O chato do consultório, solicitado a
contar a sua história, nunca sabe por onde começar, mas quando finalmente
embala, não para mais e se prende a detalhes irritantes e inúteis. Como o chato
internacional: “A primeira vez que eu senti esta dor, eu estava no Egito, não,
não, não, no Marrocos, em 1991” .
Este chato quase sempre é casado com uma chata minuciosa e perfeccionista: “Queriiido,
a gente esteve no Marrocos em 1995, lembra?”.
Um chato mais raro, mas muito
interessante, é aquele que conta a história olhando para a mulher, buscando a
aprovação dela, e eles acabam debatendo sintomas, como se o médico tivesse
saído da sala. O chato rancoroso quase sempre é uma mulher, e antes de começar
a consulta, já anuncia: “Na semana passada, consultei com o Doutor Fulano. Esse
se acha muito, nem me olhou, que homem nojento!”.

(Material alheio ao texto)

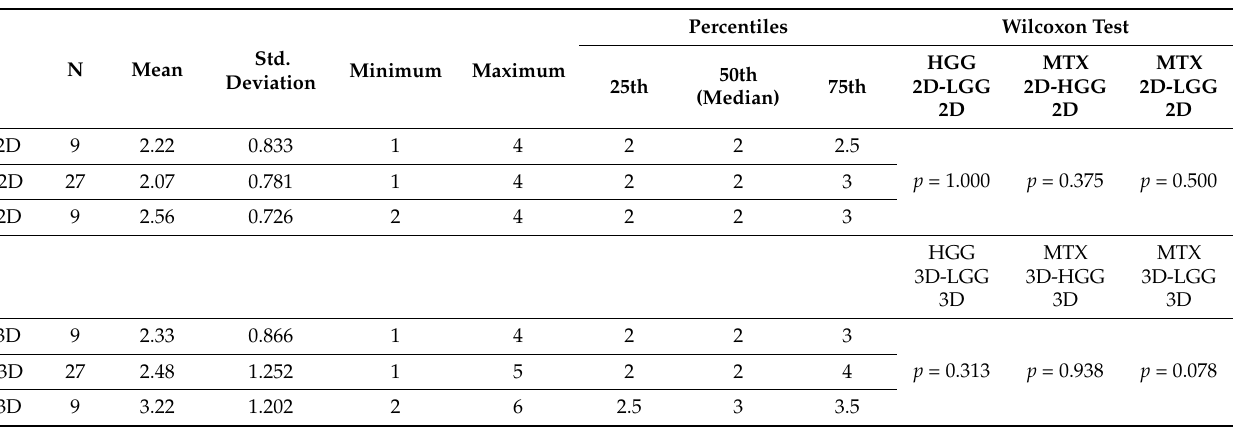
Table A2. Descriptive statistics of 2D and 3D iUS benefit for the three main categories of tumors, with Wilcoxon Signed Ranks Test results; HGG = high-grade gliomas, LGG = low-grade gliomas, MTX = metastases.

Um bem comum é o chato que senta na
frente do médico, com uma enorme sacola desordenada nas mãos e fica
selecionando quais exames, na opinião especializada dele, vale a pena mostrar
para este infeliz que ele veio consultar: “Este aqui é do coração, então não
adianta lhe mostrar... Este aqui também não é da sua área...”.
Há o chato chantagista: “Doutor, antes
de começar, queria lhe dizer que eu faltei ao trabalho para consultar, e como o
senhor atrasou quase uma hora, não vai adiantar eu voltar lá. Imagino que o
senhor não vai se negar a me dar um atestado para o dia inteiro, pois não?”.
Outro chato frequente é o intimidador:
“Já vou lhe avisando que o meu caso não é fácil. O senhor é o oitavo médico que
eu consulto e, até agora, nada”. (Quer dizer: “Ninguém se surpreenderá se o
senhor também errar!”).
O desconfiado é indefectível: “O
senhor já fez esta operação antes?”. Talvez o mais difícil seja o incrédulo
intimista: “Vim ouvir a sua opinião, mas já vou adiantando: eu não acredito que
tenha um câncer porque não sinto nada, e ninguém conhece meu corpo melhor do
que eu!”. Neste grupo, um chato mais refinado chamaria o corpo de
"organismo."
Se você veio até este parágrafo, vou
ter de explicar: esta coluna tem um tamanho pré-estabelecido, ao contrário do
universo dos chatos. Pode parecer chato, mas vou ter de parar por aqui.